> **Exercise**: Duplicate the lines exactly, from the line containing "Based on the requirements, we" up to and including the line containing "Its main components".

[Items in a dataset listing]
# # # # #

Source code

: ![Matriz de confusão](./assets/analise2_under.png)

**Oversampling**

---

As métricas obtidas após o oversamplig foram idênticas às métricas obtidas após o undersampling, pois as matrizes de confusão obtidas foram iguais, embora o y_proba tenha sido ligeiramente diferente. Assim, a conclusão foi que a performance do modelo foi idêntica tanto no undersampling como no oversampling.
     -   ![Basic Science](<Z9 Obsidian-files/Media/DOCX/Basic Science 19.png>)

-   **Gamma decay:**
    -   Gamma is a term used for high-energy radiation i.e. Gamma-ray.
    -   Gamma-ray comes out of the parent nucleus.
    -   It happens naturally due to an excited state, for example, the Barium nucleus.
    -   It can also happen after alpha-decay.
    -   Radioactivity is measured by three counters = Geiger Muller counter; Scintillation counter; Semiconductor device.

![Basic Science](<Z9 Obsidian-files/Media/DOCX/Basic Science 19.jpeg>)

# # # # #

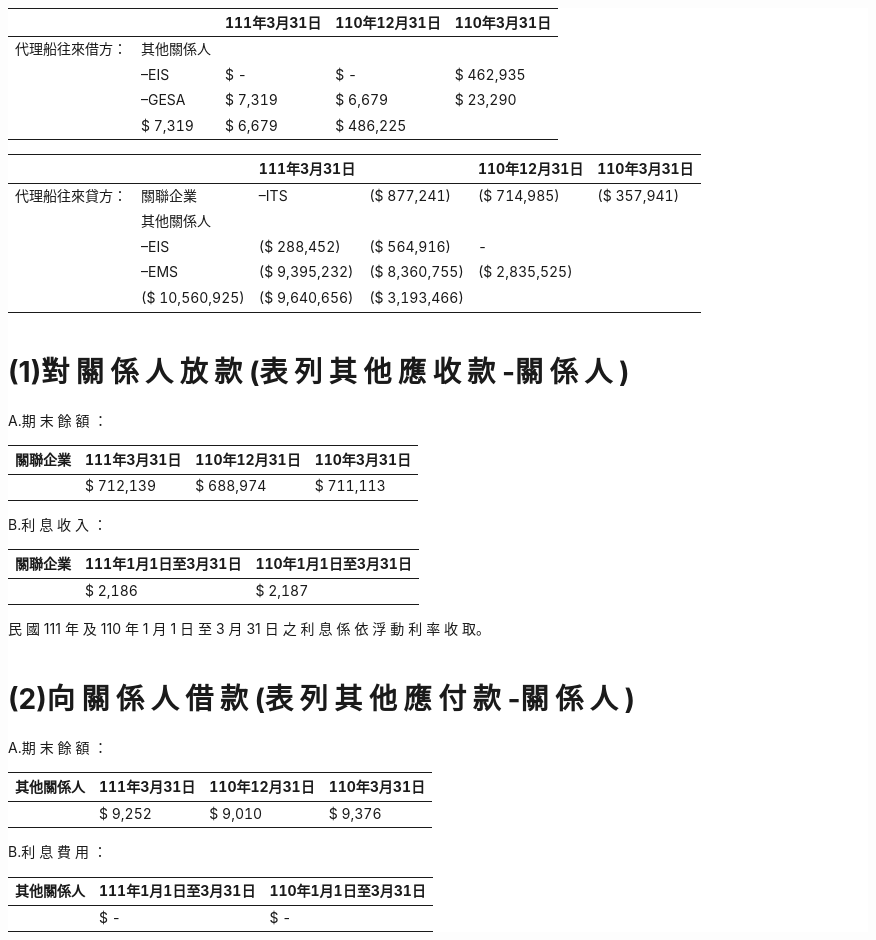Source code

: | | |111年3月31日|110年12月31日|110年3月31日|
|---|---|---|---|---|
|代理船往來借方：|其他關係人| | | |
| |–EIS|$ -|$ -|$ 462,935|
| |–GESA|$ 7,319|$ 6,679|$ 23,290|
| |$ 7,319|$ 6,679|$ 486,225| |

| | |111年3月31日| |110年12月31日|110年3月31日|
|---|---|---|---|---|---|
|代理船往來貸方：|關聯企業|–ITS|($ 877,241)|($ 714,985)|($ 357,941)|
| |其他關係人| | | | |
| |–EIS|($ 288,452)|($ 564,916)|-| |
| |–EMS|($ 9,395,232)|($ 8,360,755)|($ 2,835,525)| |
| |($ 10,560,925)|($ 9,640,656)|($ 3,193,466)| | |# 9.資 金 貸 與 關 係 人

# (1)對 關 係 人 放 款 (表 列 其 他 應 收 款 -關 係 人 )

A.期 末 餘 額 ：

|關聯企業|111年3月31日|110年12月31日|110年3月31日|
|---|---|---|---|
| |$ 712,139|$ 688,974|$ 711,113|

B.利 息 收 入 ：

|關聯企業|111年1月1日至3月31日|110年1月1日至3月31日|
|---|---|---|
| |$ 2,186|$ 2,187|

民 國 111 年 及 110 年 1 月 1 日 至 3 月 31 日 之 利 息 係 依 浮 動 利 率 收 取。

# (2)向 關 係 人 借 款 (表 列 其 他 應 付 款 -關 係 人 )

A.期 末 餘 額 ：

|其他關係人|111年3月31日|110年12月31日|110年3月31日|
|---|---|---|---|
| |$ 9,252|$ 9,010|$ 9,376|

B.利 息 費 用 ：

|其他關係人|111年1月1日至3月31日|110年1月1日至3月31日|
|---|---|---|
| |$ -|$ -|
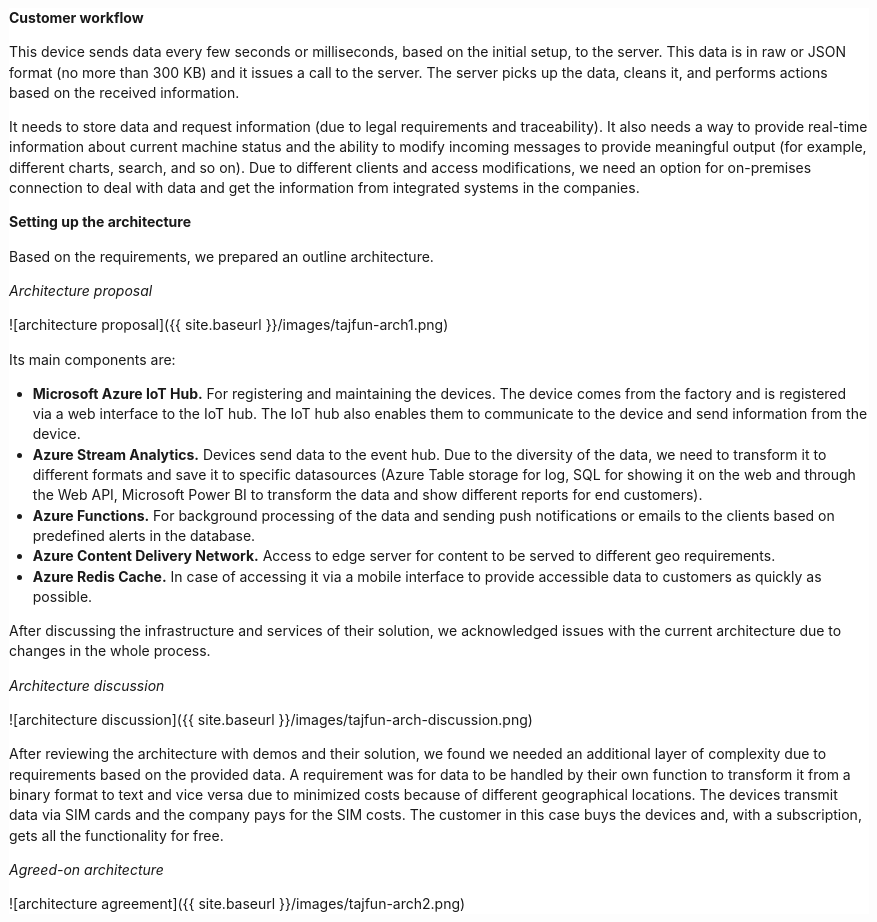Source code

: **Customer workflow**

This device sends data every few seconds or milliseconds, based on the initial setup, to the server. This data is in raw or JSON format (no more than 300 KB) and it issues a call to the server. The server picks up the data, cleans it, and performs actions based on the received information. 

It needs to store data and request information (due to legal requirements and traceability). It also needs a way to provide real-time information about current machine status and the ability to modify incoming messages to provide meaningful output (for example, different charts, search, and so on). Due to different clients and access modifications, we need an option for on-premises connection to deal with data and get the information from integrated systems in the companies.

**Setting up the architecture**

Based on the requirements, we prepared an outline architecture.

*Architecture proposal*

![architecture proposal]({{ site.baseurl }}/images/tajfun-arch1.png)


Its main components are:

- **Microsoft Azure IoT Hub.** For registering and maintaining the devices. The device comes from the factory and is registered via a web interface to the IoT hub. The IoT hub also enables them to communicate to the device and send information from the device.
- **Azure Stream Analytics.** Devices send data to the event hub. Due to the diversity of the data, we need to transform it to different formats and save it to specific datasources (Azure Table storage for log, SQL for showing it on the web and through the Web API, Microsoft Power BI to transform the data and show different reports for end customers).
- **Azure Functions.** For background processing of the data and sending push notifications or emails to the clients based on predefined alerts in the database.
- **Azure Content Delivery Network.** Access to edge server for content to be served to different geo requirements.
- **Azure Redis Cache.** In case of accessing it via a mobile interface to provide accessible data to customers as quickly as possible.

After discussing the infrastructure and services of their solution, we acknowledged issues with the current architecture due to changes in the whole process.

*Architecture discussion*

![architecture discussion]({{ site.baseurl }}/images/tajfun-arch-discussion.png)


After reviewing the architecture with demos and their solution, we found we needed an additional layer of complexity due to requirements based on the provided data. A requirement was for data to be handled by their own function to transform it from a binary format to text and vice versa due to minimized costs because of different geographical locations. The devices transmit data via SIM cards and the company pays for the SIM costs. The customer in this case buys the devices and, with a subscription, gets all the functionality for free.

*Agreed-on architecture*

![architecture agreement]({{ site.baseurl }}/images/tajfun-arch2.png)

# # # # #

> **Written solution**:
Based on the requirements, we prepared an outline architecture.

*Architecture proposal*

![architecture proposal]({{ site.baseurl }}/images/tajfun-arch1.png)


Its main components are:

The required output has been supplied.